Plutôt que de pouvoir réfuter les arguments des contestataires, ils tentent et tenteront par tous les moyens de discréditer les manifestants. Ils ne pourraient argumenter face aux informations des contre-sommets… Qui trouve crédible Klaus Schwab, créateur et directeur du World Economic Forum de Davos, lorsqu’il dit que les manifestants empêchent le G8 de travailler à aider les pays pauvres ? De combien de millions de dollars dépassait l’organisation du sommet (voyages, repas fastueux, amusements, construction de la forteresse, etc…) en rapport avec ce qu’ils ont accordé aux pays les plus pauvres ?

Alors, concrètement, pour nous la prochaine étape sera à Bruxelles en décembre.

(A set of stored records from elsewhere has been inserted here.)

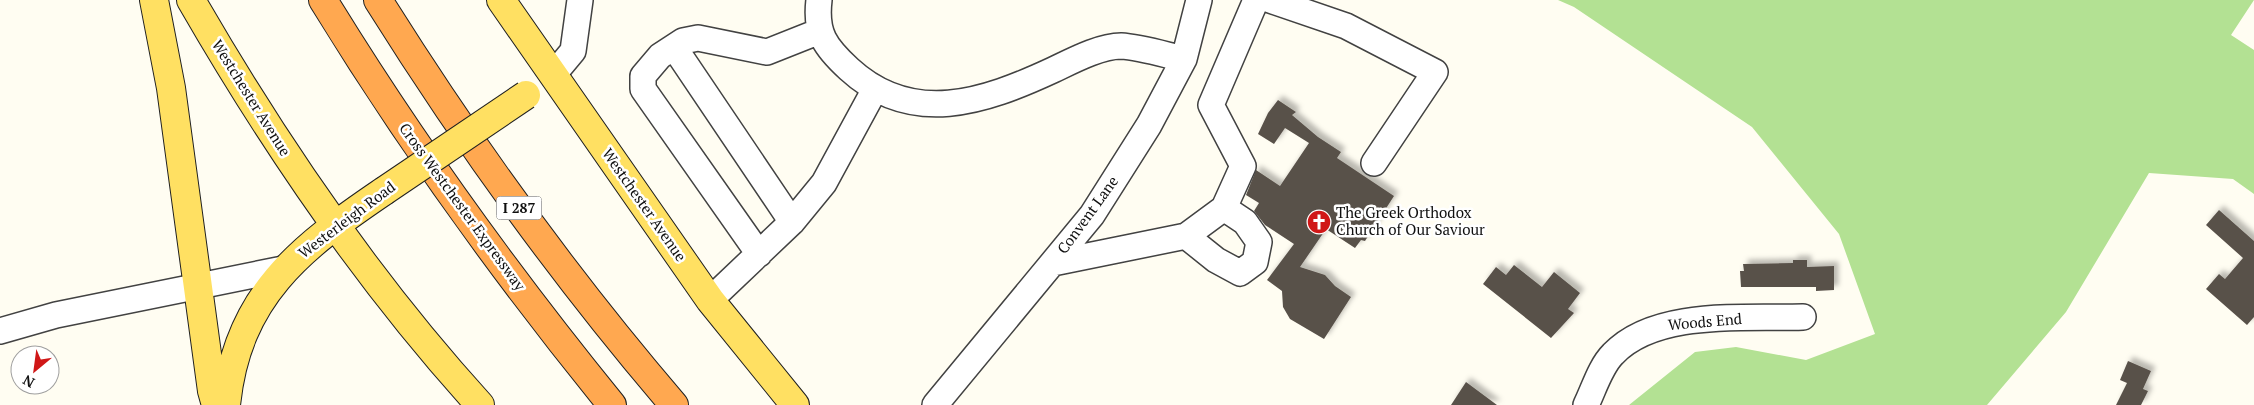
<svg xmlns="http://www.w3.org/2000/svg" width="2254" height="405" viewBox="0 0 2254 405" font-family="'PT Serif',serif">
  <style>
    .forest { fill: #b3e193 }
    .building { fill: #59514a; filter: url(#shadow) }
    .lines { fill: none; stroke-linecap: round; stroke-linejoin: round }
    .minor-casing { stroke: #424242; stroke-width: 28 }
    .major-casing { stroke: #202020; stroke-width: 30 }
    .highway-casing { stroke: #202020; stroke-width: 30 }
    .minor { stroke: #fff; stroke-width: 25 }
    .major { stroke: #ffe062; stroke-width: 28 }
    .highway { stroke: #ffa850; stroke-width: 28 }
    .major-bridge-casing { stroke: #202020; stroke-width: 30; stroke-linecap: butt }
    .major-bridge { stroke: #ffe062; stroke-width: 28 }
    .labels { text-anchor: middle; stroke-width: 5; stroke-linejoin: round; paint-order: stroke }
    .shield { fill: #fff; stroke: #575757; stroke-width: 1 }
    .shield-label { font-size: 14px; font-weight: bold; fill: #0f0f0f }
    .street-label { font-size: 15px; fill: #0f0f0f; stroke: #fff }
    .poi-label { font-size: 15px; fill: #0f0f0f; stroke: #fff; text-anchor: start }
  </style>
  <defs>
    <filter id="shadow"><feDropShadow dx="4.5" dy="-4.5" stdDeviation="2.5" flood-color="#0004"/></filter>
  </defs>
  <rect width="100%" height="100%" fill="#fffdf2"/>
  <path class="forest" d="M 1558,0 L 2254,0 L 2231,35 L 2254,50 L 2254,194 L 2233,179 L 2149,173 L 2066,312 L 1987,405 L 1629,405 L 1695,352 L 1736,347 L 1806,360 L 1875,334 L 1839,234 L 1752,127 L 1574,7 Z"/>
  <path class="building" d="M 1278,100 L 1296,112 L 1292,115 L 1318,137 L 1341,152 L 1337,158 L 1394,196 L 1365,241 L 1361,240 L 1355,248 L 1326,229 L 1300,267 L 1325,275 L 1335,286 L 1351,297 L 1324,339 L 1290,319 L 1283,307 L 1282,291 L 1267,280 L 1294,244 L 1265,225 L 1254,211 L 1259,203 L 1246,195 L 1256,170 L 1280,186 L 1309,143 L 1285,128 L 1274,144 L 1258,134 L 1268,113 Z
    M 2219,210 L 2254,241 L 2254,317 L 2247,325 L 2206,289 L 2219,274 L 2225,279 L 2243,258 L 2206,225 Z
    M 1793,260 L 1807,260 L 1807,267 L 1834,266 L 1834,290 L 1816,291 L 1816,287 L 1741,287 L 1740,271 L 1744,271 L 1743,264 L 1793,263 Z
    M 1514,265 L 1542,287 L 1554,272 L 1580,293 L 1568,309 L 1574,313 L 1551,338 L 1483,284 L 1496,267 L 1506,275 Z
    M 2128,361 L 2151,371 L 2143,389 L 2148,391 L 2141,405 L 2116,405 L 2127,383 L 2120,380 Z
    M 1466,382 L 1497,405 L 1451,405 Z"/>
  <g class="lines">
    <g class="minor-casing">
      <path id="minor" d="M 819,0 C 815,33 825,47 849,69 C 912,127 984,102 1053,70 C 1072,61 1100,46 1121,46 C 1140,47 1166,55 1184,59
        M 1270,0 L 1346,26 L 1435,72 L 1374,163
        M 674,47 L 792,222
        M 553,75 L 573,51 L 580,0
        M 1186,236 L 1216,260 L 1240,273 L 1255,262 L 1259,242 L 1245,222 L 1224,208
        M 759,254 L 643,89 L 643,76 L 660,56 L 683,41 L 698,38 L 767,52 L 820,31
        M 1053,263 L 1186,236 L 1224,208 L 1243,166 L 1211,105 L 1256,0
        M 710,300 L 792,222 L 824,183 L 875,89
        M 0,331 L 56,315 L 283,269
        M 935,405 L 1092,215 L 1149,125 L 1184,59 L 1199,0
        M 1586,405 C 1594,389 1600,367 1613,354 C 1656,309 1745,319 1803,317"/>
    </g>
    <g class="major-casing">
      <path id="major" d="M 154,0 L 171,88 L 212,391 L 216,405
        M 191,0 C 274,144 368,282 480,405
        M 501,0 L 710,300 L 795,405
        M 226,405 C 237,296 300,248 384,191"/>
    </g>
    <g class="highway-casing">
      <path id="highway" d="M 323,0 C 410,142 507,276 612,405
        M 378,0 C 467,142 565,278 674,405"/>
    </g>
    <use href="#minor" class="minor"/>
    <use href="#major" class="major"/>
    <use href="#highway" class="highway"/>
    <g class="major-bridge-casing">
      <path id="major-bridge" d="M 384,191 L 526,95"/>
    </g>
    <use href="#major-bridge" class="major-bridge"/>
  </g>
  <defs>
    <g id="church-disc" transform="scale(1.25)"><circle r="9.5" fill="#d01717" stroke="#fff"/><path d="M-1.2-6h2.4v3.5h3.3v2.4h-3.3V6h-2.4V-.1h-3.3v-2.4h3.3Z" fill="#fff"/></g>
  </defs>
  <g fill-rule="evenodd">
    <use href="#church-disc" x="1319" y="222"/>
  </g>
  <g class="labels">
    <rect class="shield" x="496.5" y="196.5" width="45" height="23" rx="4"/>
    <g class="shield-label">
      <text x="519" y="213">I 287</text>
    </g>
    <g class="street-label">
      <text transform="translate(251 98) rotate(58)" y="5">Westchester Avenue</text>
      <text transform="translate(644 205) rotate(55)" y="5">Westchester Avenue</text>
      <text transform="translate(462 207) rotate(54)" y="5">Cross Westchester Expressway</text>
      <text transform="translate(1088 215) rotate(-54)" y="5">Convent Lane</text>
      <text transform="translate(347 220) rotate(-37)" y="5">Westerleigh Road</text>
      <text transform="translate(1705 322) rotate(-5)" y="5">Woods End</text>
    </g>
    <g class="poi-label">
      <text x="1336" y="218">The Greek Orthodox<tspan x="1336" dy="17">Church of Our Saviour</tspan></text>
    </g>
  </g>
  <g transform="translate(35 370) rotate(209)"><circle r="24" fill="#ffffff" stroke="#9f9f9f"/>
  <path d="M0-4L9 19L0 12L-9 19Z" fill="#d01717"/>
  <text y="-8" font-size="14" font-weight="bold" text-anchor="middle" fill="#0f0f0f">N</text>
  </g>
</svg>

Je ne vois aucune raison objective pour que la police de Verhofstad - Duquesne soit différente de celle des Berlusconi - Scajola. Les ministres belges ont déjà annoncé la tolérance-zéro et la fermeture de la ville et même du pays. Ils continuent donc à prendre en otage la population pour leurs fastueuses rencontres. Ils ont annoncés des arrestations préventives. Mais de quel droit ? Qui cela concernera-t-il ? Les gens fichés par la police italienne ? Toutes les personnes massacrées dans l’école ont été ensuite emmenées et ont à présent un dossier en Italie. Des personnes allongées dans leur sac de couchage et dont le crâne a été ouvert à coups de matraque, fichés comme opposants.
A cette occasion, messieurs-dames du gouvernement belge, vous ferez une fois de plus la démonstration que, fondamentalement, les éléments de base de l’ordre social n’a pas changé depuis le Moyen-âge. Vous montrerez une forteresse où les puissants se rencontrent, assiégée par le peuple tentant de passer le pont-levis. C’est cela que vous démontrerez et rien d’autre, la démocratie made in E.U.